== Requirement 1 ==
Reproduce everything in the passage on the Ainu and Hokkaido's development from "In a similar" down to "was fundamentally impossible.", word for word.
== Requirement 2 ==
Carry on the passage about the Ainu and Hokkaido's development from the point where it stops.

== Extracted text ==
________________________

In a similar fashion, the rituals related to Ainu traditional views on life and death were denied, and Ainu were even forced to adopt the gendered customs of the so-called mainlanders. It goes without saying that the language of the Hokkaido Development Agency’s announcement is Japanese. The Ainu language, which did not have a writing system, was not acknowledged as a language. Thus, Hokkaido became a place where only mainlanders could live and prosper, and “cooperating with natives” there was fundamentally impossible.

This was not, however, solely the idea of the Hokkaido Development Agency’s director Kuroda Kiyotaka. Kuroda, who had traveled to the United States, invited Horace Capron, commissioner of the Department of Agriculture under the authority of the victorious Civil War general President Grant, as a foreign consultant to assist in “developing Hokkaido.” The offer to Capron set his yearly salary at 10,000 dollars and included housing. Capron, after arriving in Japan in 1871, ordered a survey by forestry agents and chemists who had accompanied him from the United States, instructing them to search for appropriate farming, logging, and mining locations. America’s putative development path after the opening of the transcontinental railroad was put into practice in Hokkaido. That is to say, the strategic aggression against, and encroachment upon, American indigenous peoples by Anglo-Saxon “immigrants” were replicated by Japanese immigrants in Hokkaido, the homeland of the Ainu. Capron, who advocated free migration and foreign capital, but opposed to the bitter end the Meiji administration’s commitment to “development” through government channels, returned home in 1875.

________________________

== Entries supplied ==
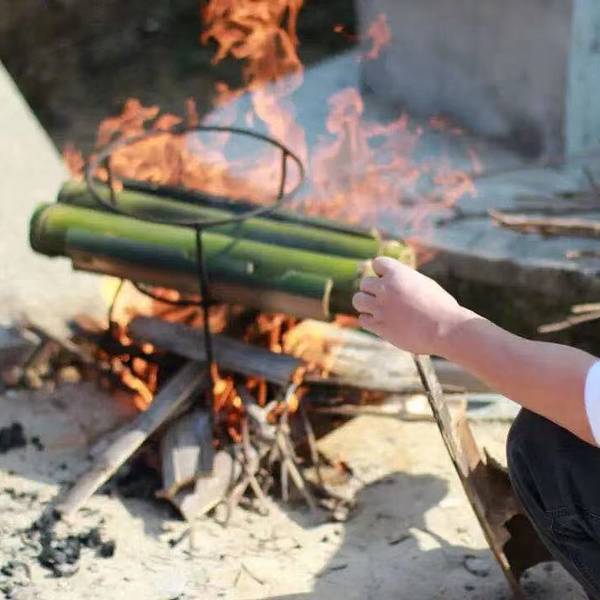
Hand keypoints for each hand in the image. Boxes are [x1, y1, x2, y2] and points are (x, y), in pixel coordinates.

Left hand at [352, 257, 469, 355]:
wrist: (446, 329)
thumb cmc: (441, 307)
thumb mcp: (424, 284)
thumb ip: (403, 281)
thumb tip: (390, 280)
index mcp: (398, 273)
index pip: (377, 263)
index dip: (383, 272)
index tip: (392, 282)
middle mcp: (385, 288)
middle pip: (364, 283)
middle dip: (374, 290)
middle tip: (388, 299)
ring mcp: (380, 308)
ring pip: (358, 300)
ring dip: (367, 304)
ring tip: (381, 310)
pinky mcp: (379, 326)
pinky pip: (363, 319)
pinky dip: (370, 320)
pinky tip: (383, 322)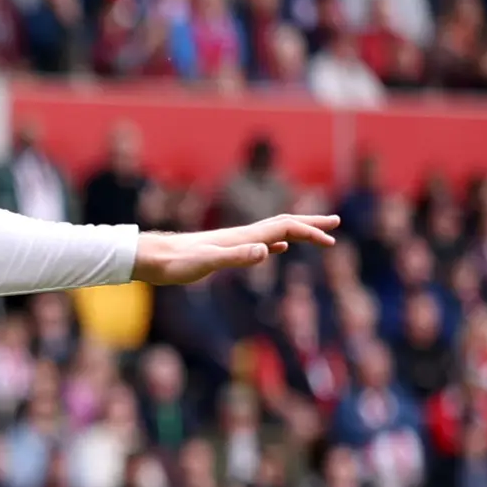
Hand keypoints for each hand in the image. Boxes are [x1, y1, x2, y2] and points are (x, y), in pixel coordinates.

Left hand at [132, 212, 338, 287]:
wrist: (150, 259)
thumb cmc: (176, 264)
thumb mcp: (208, 263)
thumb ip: (237, 256)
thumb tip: (267, 250)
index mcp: (243, 237)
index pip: (286, 229)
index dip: (310, 233)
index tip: (331, 241)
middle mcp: (241, 236)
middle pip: (284, 224)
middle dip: (311, 223)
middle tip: (336, 222)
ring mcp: (232, 242)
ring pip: (273, 233)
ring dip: (297, 232)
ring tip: (315, 234)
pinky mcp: (222, 251)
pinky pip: (258, 244)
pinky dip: (274, 244)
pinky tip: (275, 250)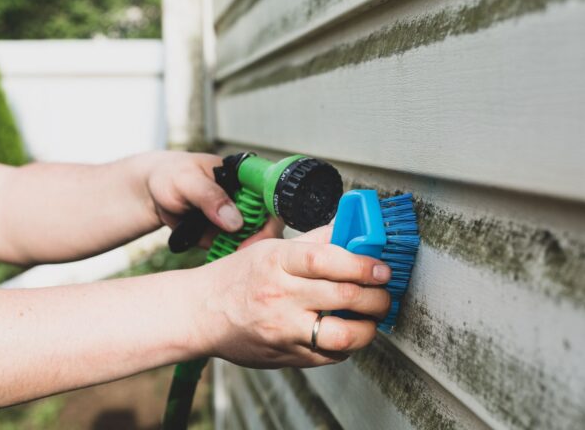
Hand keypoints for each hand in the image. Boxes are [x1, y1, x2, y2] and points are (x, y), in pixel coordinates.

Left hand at [142, 151, 282, 247]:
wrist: (153, 192)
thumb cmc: (170, 175)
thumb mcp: (186, 180)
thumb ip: (209, 196)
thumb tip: (235, 220)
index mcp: (244, 177)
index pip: (271, 195)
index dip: (271, 214)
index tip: (259, 233)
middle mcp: (248, 198)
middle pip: (270, 221)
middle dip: (259, 240)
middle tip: (241, 251)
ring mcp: (240, 218)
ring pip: (256, 239)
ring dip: (245, 251)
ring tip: (227, 255)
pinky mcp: (229, 235)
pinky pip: (238, 249)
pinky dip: (232, 257)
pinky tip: (221, 258)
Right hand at [192, 225, 391, 367]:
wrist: (200, 314)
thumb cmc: (238, 278)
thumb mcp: (271, 248)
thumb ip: (315, 241)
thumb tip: (352, 228)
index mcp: (278, 261)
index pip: (327, 259)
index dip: (362, 265)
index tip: (381, 269)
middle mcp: (280, 295)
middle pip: (343, 297)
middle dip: (377, 298)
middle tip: (384, 294)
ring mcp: (282, 329)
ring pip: (342, 336)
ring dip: (368, 329)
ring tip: (371, 319)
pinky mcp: (285, 355)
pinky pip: (329, 356)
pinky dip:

________________________

== Exercise response 1 ==
In a similar fashion, the rituals related to Ainu traditional views on life and death were denied, and Ainu were even forced to adopt the gendered customs of the so-called mainlanders. It goes without saying that the language of the Hokkaido Development Agency’s announcement is Japanese. The Ainu language, which did not have a writing system, was not acknowledged as a language. Thus, Hokkaido became a place where only mainlanders could live and prosper, and “cooperating with natives” there was fundamentally impossible.

== Exercise response 2 ==
Then, in that same year there was a turning point in Hokkaido’s development due to the signing of the Russo-Japanese cooperation agreement called the Sakhalin-Kurile Exchange Treaty. The states known as Russia and Japan unilaterally divided up the territory of Ainu Moshir and drew the countries’ borders in such a fashion that people of the same ethnic group were made to hold differing citizenship. Once the national borders were fixed, 854 Ainu living in Sakhalin were forcibly moved to Hokkaido, and there were even cases in which Ainu were coerced into relocating to interior areas because authorities feared they would escape back to their homeland.

In 1876, William Smith Clark came to Japan on a contract to establish the Sapporo Agricultural College.7 In the short period of one year, he taught agricultural practices suited to Hokkaido’s climate and lifestyle, converted students to Christianity, and attempted to shape Hokkaido’s landscape into the likes of a rural farming community in New England.

Thus, the origins of the development of Hokkaido, to put it simply, lie in a system of invasive immigration as relief for the former samurai who had lost privileges that they had had as military personnel and government officials under the shogunal system during the Tokugawa period (1600-1868). For example, in 1873, the Hokkaido tondenhei farming-militia system was created, which until 1890 mainly recruited former samurai as a crucial means to provide them aid. By 1899, when the Hokkaido Former Natives Protection Law was issued, 7,337 households totaling 39,911 people were sent as “emigrants” to Hokkaido under this program.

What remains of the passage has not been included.